Fire in Tyumen: Oil refinery burning 2000 km from border, drones unconfirmed — but neighbors heard explosions

A fire broke out at the Antipinsky Oil Refinery, the only private oil refinery in Russia's Urals Federal District. The official version: a technological accident. Eyewitnesses reported hearing explosions.

26
Share:
Фото: РІ-Інвест

On the morning of June 6, a fire broke out at the Antipinsky (Tyumen) oil refinery at a steam hydrocracking unit. Thick black smoke over the industrial zone was visible for dozens of kilometers. Tyumen authorities released a single version: "violation of the technological process." Not a word about drones.

Eyewitnesses in local Telegram channels describe it differently: before the fire—a series of explosions. Videos with columns of fire trucks spread across the network before any official comment. According to Bloomberg, the fire occurred in the cleaning system "after a malfunction of the technological process"—a formulation that does not answer the question of what exactly caused the malfunction.

What this facility is

The Antipinsky oil refinery is not an ordinary plant. According to Wikipedia and open sources, it is the only oil refinery built in Russia after the collapse of the Soviet Union, and at the same time the only refinery in the entire Ural Federal District. Capacity—over 9 million tons of crude oil per year, processing depth reaching a record 98% for the Russian Federation, products include Euro-5 diesel and gasoline for the domestic market.

The plant went through bankruptcy: in December 2019, it was declared insolvent due to debts of 18 billion rubles. In September 2024, the assets were purchased by RI-Invest—and the enterprise resumed operations. The distance from Ukraine's borders is approximately 2,000 km.

The same day, confirmed strikes

While the Tyumen fire remained without official attribution, Zelenskyy confirmed three separate strikes by the Armed Forces of Ukraine on the same day:

  • The 15th arsenal of the Russian Navy in the Lomonosov District of Leningrad Oblast—a warehouse of naval ammunition, torpedoes, and missile weapons of the Baltic Fleet. After impact, secondary detonation began. Governor Drozdenko first reported "no destruction," then—"minor destruction" and a fire at a military facility.
  • The Kronstadt Maritime Plant and the corvette "Boyky"—the strike was confirmed by the commander of the Armed Forces of Ukraine's Unmanned Systems Forces, Robert Brovdi "Madyar." The Project 20380 corvette was damaged in dry dock on June 3.
  • The Poltava oil depot in Ust-Labinskaya (Krasnodar Krai)—a petroleum storage facility with a capacity of about 15,000 cubic meters, serving Lukoil supplies.

"Important results of joint work by the Armed Forces of Ukraine, the SBU, and the GUR. Russia needs to end its war and stop strikes on lives."

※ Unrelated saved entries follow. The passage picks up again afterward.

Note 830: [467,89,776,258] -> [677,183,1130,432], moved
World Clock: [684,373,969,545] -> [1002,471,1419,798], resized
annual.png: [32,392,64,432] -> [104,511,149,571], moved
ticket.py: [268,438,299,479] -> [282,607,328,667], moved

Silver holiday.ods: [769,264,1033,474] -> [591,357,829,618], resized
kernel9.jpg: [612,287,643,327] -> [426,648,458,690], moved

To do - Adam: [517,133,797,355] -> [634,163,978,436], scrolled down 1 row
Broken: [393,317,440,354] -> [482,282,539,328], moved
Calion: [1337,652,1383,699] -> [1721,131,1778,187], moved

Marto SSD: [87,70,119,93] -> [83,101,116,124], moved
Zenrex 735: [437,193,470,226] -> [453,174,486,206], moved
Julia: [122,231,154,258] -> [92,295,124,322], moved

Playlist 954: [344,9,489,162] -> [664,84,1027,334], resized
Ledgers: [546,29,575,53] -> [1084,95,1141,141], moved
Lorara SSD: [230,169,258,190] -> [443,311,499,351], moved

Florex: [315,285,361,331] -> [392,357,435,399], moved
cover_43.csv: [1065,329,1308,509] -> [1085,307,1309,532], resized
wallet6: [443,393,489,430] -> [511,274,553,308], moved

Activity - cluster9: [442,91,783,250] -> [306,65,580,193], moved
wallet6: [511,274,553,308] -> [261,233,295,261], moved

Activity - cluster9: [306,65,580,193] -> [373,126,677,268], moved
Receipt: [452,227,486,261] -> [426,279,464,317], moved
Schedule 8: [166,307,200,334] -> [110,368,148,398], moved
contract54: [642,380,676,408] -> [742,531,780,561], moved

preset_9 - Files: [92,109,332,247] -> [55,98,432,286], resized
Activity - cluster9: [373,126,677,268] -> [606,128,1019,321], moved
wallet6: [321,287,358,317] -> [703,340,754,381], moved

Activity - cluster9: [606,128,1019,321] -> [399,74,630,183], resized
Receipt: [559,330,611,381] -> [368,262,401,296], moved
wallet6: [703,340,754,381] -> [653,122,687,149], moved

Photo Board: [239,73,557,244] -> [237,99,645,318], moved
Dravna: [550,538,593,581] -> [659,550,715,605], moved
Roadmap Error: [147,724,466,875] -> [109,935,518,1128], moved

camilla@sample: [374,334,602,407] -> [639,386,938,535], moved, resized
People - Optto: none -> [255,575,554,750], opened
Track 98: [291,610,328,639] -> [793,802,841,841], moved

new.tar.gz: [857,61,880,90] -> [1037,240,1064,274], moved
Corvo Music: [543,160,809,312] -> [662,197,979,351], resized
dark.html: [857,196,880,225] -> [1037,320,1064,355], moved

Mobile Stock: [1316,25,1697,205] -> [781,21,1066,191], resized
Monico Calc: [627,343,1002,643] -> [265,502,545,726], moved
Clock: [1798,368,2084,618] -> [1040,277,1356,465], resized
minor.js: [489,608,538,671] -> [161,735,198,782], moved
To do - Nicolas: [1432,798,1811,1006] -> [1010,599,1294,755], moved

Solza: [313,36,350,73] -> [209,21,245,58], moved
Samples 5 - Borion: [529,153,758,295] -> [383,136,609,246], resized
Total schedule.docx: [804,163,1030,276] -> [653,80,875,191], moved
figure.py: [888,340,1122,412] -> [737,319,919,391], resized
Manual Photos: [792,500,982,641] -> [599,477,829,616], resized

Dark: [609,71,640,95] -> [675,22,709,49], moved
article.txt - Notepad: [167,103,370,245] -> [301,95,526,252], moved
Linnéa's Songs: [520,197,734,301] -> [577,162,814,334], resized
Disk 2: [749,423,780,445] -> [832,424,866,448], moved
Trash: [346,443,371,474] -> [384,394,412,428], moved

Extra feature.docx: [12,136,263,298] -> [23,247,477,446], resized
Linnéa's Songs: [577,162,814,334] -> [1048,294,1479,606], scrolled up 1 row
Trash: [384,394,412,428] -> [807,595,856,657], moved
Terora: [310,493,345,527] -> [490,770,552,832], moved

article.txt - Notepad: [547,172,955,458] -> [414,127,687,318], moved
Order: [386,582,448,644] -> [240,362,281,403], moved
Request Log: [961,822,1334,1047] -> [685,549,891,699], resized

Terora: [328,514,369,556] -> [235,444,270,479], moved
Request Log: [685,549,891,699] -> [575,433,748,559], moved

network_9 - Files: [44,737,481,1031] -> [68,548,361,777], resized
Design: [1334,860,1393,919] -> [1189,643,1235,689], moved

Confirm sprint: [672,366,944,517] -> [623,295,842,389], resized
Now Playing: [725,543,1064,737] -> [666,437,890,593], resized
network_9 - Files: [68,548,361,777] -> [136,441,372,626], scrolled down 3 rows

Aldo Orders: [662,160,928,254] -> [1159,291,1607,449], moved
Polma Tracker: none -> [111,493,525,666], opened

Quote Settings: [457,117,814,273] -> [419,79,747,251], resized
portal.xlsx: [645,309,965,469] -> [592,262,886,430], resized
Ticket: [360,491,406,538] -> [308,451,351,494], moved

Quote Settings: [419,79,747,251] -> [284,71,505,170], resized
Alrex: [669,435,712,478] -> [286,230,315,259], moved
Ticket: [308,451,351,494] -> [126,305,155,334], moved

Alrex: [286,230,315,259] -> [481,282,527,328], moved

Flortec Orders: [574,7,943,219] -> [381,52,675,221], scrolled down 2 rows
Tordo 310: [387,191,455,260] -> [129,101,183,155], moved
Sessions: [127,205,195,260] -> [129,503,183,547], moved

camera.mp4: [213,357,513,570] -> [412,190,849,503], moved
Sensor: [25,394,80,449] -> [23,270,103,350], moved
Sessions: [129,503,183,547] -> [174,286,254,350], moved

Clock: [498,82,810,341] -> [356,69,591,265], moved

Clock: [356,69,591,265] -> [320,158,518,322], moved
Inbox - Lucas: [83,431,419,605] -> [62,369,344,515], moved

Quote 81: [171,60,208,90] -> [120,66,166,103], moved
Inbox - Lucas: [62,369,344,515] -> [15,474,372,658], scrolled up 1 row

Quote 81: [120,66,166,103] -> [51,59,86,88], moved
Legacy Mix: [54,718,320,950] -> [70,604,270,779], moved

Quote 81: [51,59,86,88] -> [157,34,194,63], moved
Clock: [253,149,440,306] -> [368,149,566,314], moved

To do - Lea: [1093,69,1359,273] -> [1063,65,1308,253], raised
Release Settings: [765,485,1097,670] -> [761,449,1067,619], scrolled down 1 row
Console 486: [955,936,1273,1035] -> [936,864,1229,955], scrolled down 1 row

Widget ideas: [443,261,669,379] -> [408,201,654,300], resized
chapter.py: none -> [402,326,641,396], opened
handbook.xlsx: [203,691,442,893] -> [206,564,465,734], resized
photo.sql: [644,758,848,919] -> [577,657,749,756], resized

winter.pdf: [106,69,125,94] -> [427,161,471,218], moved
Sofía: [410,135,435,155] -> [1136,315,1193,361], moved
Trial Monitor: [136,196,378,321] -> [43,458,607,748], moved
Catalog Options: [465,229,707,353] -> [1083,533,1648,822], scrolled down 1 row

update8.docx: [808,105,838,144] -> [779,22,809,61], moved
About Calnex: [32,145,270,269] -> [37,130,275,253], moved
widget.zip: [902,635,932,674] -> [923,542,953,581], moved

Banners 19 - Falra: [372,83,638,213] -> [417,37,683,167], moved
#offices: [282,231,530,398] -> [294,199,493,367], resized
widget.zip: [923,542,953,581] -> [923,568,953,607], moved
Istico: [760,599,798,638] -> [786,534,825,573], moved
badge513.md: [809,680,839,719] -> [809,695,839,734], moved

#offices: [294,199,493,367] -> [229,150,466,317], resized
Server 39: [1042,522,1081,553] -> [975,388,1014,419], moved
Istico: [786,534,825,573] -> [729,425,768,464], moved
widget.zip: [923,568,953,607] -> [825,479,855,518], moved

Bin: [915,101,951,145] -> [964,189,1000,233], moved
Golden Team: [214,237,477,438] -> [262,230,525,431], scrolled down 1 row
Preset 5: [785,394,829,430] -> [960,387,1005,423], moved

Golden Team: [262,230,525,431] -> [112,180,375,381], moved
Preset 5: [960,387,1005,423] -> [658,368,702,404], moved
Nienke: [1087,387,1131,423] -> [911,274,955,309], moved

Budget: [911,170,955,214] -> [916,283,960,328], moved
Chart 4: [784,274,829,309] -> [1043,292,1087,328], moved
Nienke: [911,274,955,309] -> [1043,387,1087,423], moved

— President Zelenskyy, June 6

Context: fuel as a war resource

The fire in Tyumen comes amid systemic pressure on Russian oil refining. According to Bloomberg estimates, since the beginning of the year, Ukrainian drones have disabled 38% of Russia's primary oil processing capacity. A fuel deficit has spread to more than 20 regions—from Sakhalin to Nizhny Novgorod Oblast, wholesale prices for gasoline and diesel have increased by 20–30%.

The Antipinsky oil refinery, during the fuel shortages of 2025, was supplying products to plants in Khabarovsk, Komsomolsk-on-Amur, Angarsk, Kemerovo, and Surgut—that is, covering the needs of regions beyond the reach of central Russian refineries, which were attacked earlier.

The version about a technological accident is quite possible: the plant recently changed ownership after bankruptcy, and equipment repair at Russian refineries is complicated by sanctions-induced shortages of imported components. But until Tyumen provides a detailed technical report, and satellite images confirm or refute the nature of the damage, both versions remain open.

If the fire stops even part of the refinery's capacity for several weeks—the Urals and Siberia will feel it by the end of June: there are no alternative capacities in the federal district.